Glenn Farley, Director of Policy & Research at CSI and the report’s author, explained, “Arizona’s ESA program is reaching a point of steady participation. The rapid expansion is behind us, and future growth will be shaped more by broader demographic trends and the choices families make across an increasingly competitive K–12 landscape.”
The key questions that CSI seeks to address include the ultimate cost of the program at full expansion, the steady-state count of how many people are using the ESA program, its ultimate extent, the demographic characteristics of its users, and the efficiency and good operation of the program.
CSI found that total ESA costs are on track to reach $1.0369 billion in FY 2026, with an average award of $10,349 per student. Notably, 88% of funds have already been spent, the highest percentage ever recorded. Administrative approval rates are at a peak of 88.8%, and reimbursements are processed in just 13 days on average, with a whopping 455,142 orders handled in the last quarter alone.
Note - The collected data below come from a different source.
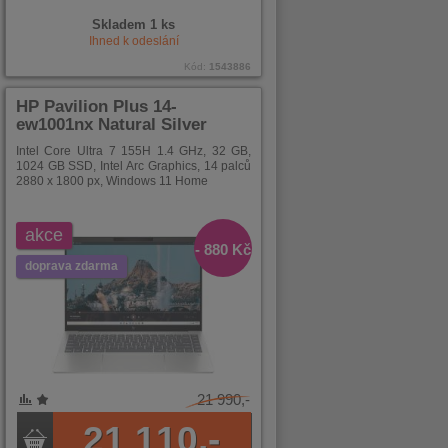
Skladem 1 ks
Ihned k odeslání
Kód:
1543886
HP Pavilion Plus 14-
ew1001nx Natural Silver
Intel Core Ultra 7 155H 1.4 GHz, 32 GB,
1024 GB SSD, Intel Arc Graphics, 14 palců
2880 x 1800 px, Windows 11 Home
akce
- 880 Kč
doprava zdarma
21 990,-
21 110,-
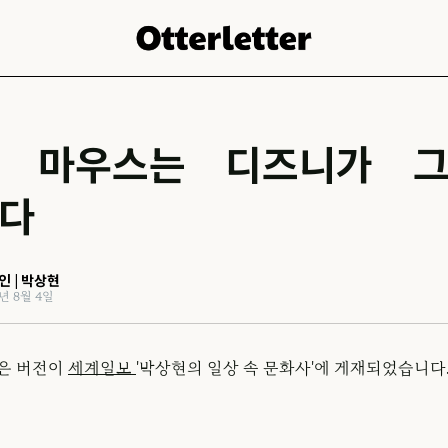
 마우스는 디즈니가 
다
인 | 박상현
1년 8월 4일
짧은 버전이
세계일보
'박상현의 일상 속 문화사'에 게재되었습니다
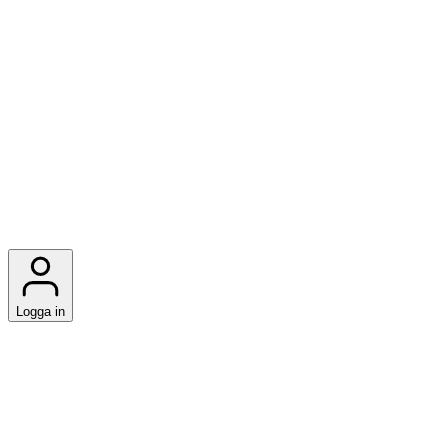
Logga in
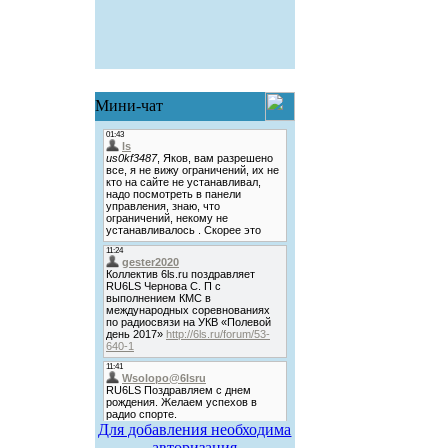
Мини-чат
Для добавления необходима
авторизация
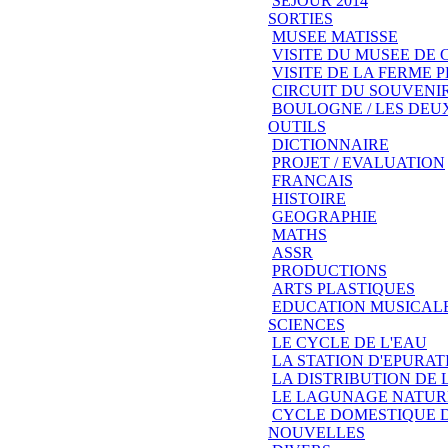
SEJOUR 2014
SORTIES
MUSEE MATISSE
VISITE DU MUSEE DE
VISITE DE LA FERME
CIRCUIT DU SOUVENIR
BOULOGNE / LES DEU
OUTILS
DICTIONNAIRE
PROJET / EVALUATION
FRANCAIS
HISTOIRE
GEOGRAPHIE
MATHS
ASSR
PRODUCTIONS
ARTS PLASTIQUES
EDUCATION MUSICAL
SCIENCES
LE CYCLE DE L'EAU
LA STATION D'EPURAT
LA DISTRIBUTION DE 
LE LAGUNAGE NATUR
CYCLE DOMESTIQUE D
NOUVELLES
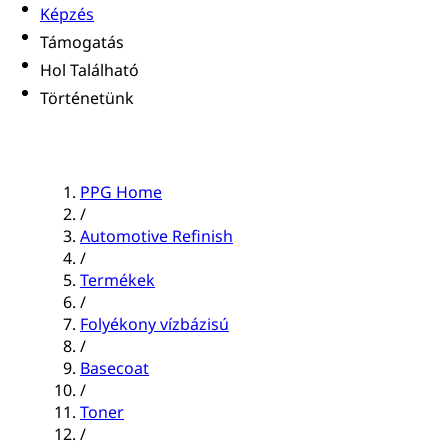
Képzés
Támogatás
Hol Található
Történetünk
PPG Home
/
Automotive Refinish
/
Termékek
/
Folyékony vízbázisú
/
Basecoat
/
Toner
/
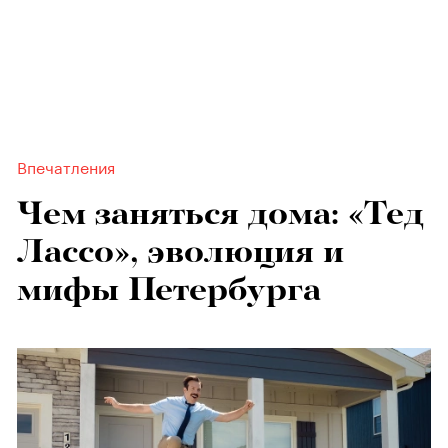
Впечатления
Чем заняться дома: «Тед
Лассо», эволюция и
мифы Петербурга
As far as budgetary impact is concerned, a common complaint from opponents like Governor Katie Hobbs, the CSI projects that “state K–12 Basic State Aid costs will exceed appropriations by $35 million in FY 2026, due largely to higher ESA participation and lower-than-expected district enrollment.”
The report also offers a firm, authoritative rebuke to allegations that the program is most used by “the wealthy.”
“Nearly 57% of ESA recipients live in ZIP Codes with a median family income of between $75,000 and $150,000 – up slightly since our last report. A quarter of ESA users may be lower-income, 13% reside in rural areas, and nearly 20% are estimated to be nonwhite,” the report states.
Farley concluded the CSI report’s findings, writing, “Administrative reform throughout 2025 by the Department of Education has improved various high-level metrics: the Department is approving purchases faster and at greater volume and embracing its statutory authority (risk-based auditing, Handbook language noting use-tests for technology purchases and not limiting the purchases directly, etc.). However, the ESA environment often remains narrative rather than fact driven. We remind users: ESA enrollment costs are offset by reduced enrollment in other K-12 programs; ESA misuse rates are lower than comparable programs; ESA growth is slowing and increasingly driven by students switching from traditional public options.”